Auf der Internetseite dazu gibt es jede Menge Tools und Materialien zum kostenlosen Verteilen.

Unter dem Twitterhashtag #MenstruationMatters finden sich viele interessante Links, (Werbung für verschiedene Produkte) aber auch Stimmen, die sich mit dem Thema beschäftigen.

Ich habe bei der Recherche zu dem Artikel letztes Jahr, übrigens einen Artikel gefunden, der sich auf die Hygienepraxis der Menschen im Altertum bezog. So haben sich die Menschen des alten Ägypten angeblich weiche Pflanzenfasern zu einer Art Tampon gerollt oder als eine Art Binde in die Wäsche gelegt, etwas anders wird hierdarüber geschrieben.
Ich schreibe hier übrigens auch ausdrücklich “angeblich”, weil die Geschichtsschreibung bis heute (bzw. mindestens überwiegend) von Menschen gemacht wird, die selbst nicht bluten und gerade dieser Aspekt der Hygiene bis heute nicht wertungsneutral aufgebracht wird.
Selbst das moderne Aufklärungstum zum Thema “Frauen*hygiene” kommt nicht ohne rassistische Konnotation und Kulturbashing aus, was ich schwierig finde.
Natürlich ist es eine verachtende Praxis, wenn Frauen* tagelang in Menstruationshütten vor dem Dorf ausharren müssen (ohne vor Gewalt geschützt und allgemein gut versorgt zu werden), es ist aber Bestandteil einer Kultur, die es zusätzlich dazu gibt und die mindestens auch respektiert und in Bezug auf Wissensvermittlung eingebunden werden muss.

Gerade in Ländern in denen HIV und AIDS so allgegenwärtig ist, wie bei uns Grippe und Allergien, ist die Aufklärung über die Menstruation wichtig und zwar nicht nur, weil Menstruationsblut eine Körperflüssigkeit ist, sondern auch, weil der besonders gefährdete Personenkreis für eine Ansteckung eben menstruierend, arm und ohne Bildung ist.
So geht es bei diesem Hashtag und der Kampagne dahinter, nicht nur darum die gesellschaftliche Ächtung bzw. die schamhafte Belegung der Menstruation abzuschaffen, sondern auch um Entwicklungshilfe.

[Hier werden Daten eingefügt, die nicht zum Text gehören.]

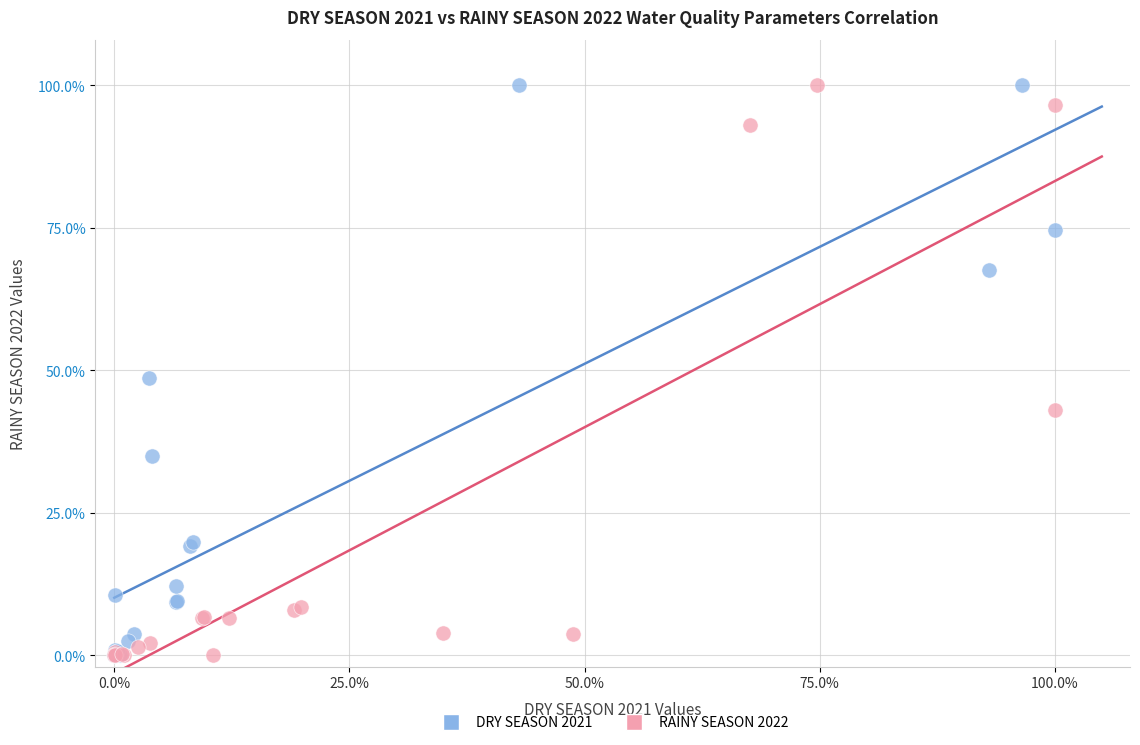

What are all the series names shown in the legend?

DRY SEASON 2021, RAINY SEASON 2022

Es gibt Menschen auf dieser Erde, die sich Sand, Gras, (zweifelhaft saubere) Kleidungsstücke in die Unterwäsche legen oder in ihren Körper hineinstopfen, um sich “sauber” zu halten und keinen Zugang zu Alternativen haben, weil wir* unseren Müllberg aus Ressourcen, die wir* diesen Menschen stehlen- für die wir* sie ausbeuten in ihrer ganzen Lebens- und Arbeitskraft!, vergrößern müssen.
Weil Tampons so hübsch unsichtbar sind, weil Wegwerfbinden weniger peinlich sind, weil Menschengeruch nicht Freshnessgeruch ist, weil synthetische Stoffe so praktisch und auch billiger sind… weil wir uns schämen (sollen).

Ich war und bin es leid mich für mich, meinen Körper, seine Gerüche und sein Bluten zu schämen und nicht für die Ausbeutung, die ich hier im reichen weißen Kartoffelland anderen Menschen ganz weit entfernt antue.
Auch deshalb sage ich “Menstruation matters!”